This is an example of indirect parameter expansion:

The basic form of parameter expansion is ${parameter}. The value of parameter is substituted.

If the first character of parameter is an exclamation point (!), it introduces a level of variable indirection. Bash uses the value of the variable formed from the rest of parameter as the name of the variable; this variable is then expanded and that value is used in the rest of the substitution, rather than the value of parameter itself.


X=foo
Y=X
eval "Z=\$$Y"

sets Z to "foo"

Take care using eval since this may allow accidential excution of code through values in ${Y}. This may cause harm through code injection.

For example

Y="\`touch /tmp/eval-is-evil\`"

would create /tmp/eval-is-evil. This could also be some rm -rf /, of course.

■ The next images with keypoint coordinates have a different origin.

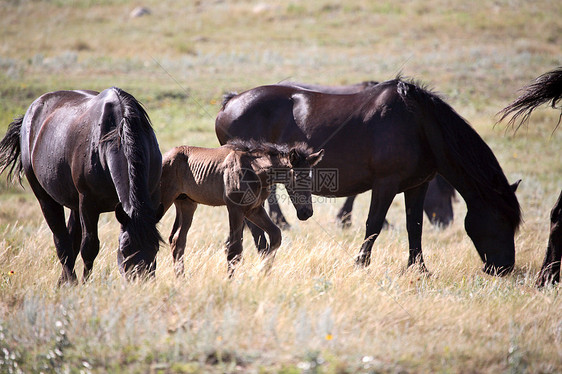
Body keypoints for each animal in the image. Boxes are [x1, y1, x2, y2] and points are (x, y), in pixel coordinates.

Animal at [0, 87, 162, 284]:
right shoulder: (88, 204)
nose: (141, 282)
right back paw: (71, 281)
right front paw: (86, 283)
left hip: (74, 205)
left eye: (156, 248)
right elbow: (90, 246)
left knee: (72, 240)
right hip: (46, 198)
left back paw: (63, 282)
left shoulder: (151, 198)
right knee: (61, 241)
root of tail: (30, 113)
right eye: (125, 249)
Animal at [160, 139, 322, 276]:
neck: (255, 171)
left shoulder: (254, 210)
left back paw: (181, 279)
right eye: (297, 178)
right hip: (164, 199)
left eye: (311, 178)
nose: (306, 212)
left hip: (187, 204)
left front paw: (263, 273)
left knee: (177, 240)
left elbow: (275, 235)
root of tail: (164, 157)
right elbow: (234, 250)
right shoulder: (235, 208)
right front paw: (229, 282)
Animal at [215, 77, 520, 274]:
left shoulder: (417, 186)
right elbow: (373, 225)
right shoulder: (385, 184)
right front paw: (361, 264)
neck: (418, 125)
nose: (504, 268)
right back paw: (263, 250)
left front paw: (419, 269)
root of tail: (231, 102)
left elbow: (415, 226)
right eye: (501, 220)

For my fellow zsh users, the way to accomplish the same thing as the accepted answer is to use:

echo ${(P)a} # outputs 'this is the real value'

It is appropriately called Parameter name replacement

This forces the value of the parameter name to be interpreted as a further parameter name, whose value will be used where appropriate. Note that flags set with one of the typeset family of commands (in particular case transformations) are not applied to the value of name used in this fashion.

If used with a nested parameter or command substitution, the result of that will be taken as a parameter name in the same way. For example, if you have ‘foo=bar’ and ‘bar=baz’, the strings ${(P)foo}, ${(P)${foo}}, and ${(P)$(echo bar)} will be expanded to ‘baz’.

Likewise, if the reference is itself nested, the expression with the flag is treated as if it were directly replaced by the parameter name. It is an error if this nested substitution produces an array with more than one word. For example, if ‘name=assoc’ where the parameter assoc is an associative array, then ‘${${(P)name}[elt]}’ refers to the element of the associative subscripted ‘elt’.


Modified my search keywords and Got it :).

eval a=\$$a
Thanks for your time.

Had the same issue with arrays, here is how to do it if you're manipulating arrays too :

array_name="ARRAY_NAME"
ARRAY_NAME=("Val0" "Val1" "Val2")

ARRAY=$array_name[@]
echo "ARRAY=${ARRAY}"
ARRAY=("${!ARRAY}")
echo "ARRAY=${ARRAY[@]}"
echo "ARRAY[0]=${ARRAY[0]}"
echo "ARRAY[1]=${ARRAY[1]}"
echo "ARRAY[2]=${ARRAY[2]}"

This will output :

ARRAY=ARRAY_NAME[@]
ARRAY=Val0 Val1 Val2
ARRAY[0]=Val0
ARRAY[1]=Val1
ARRAY[2]=Val2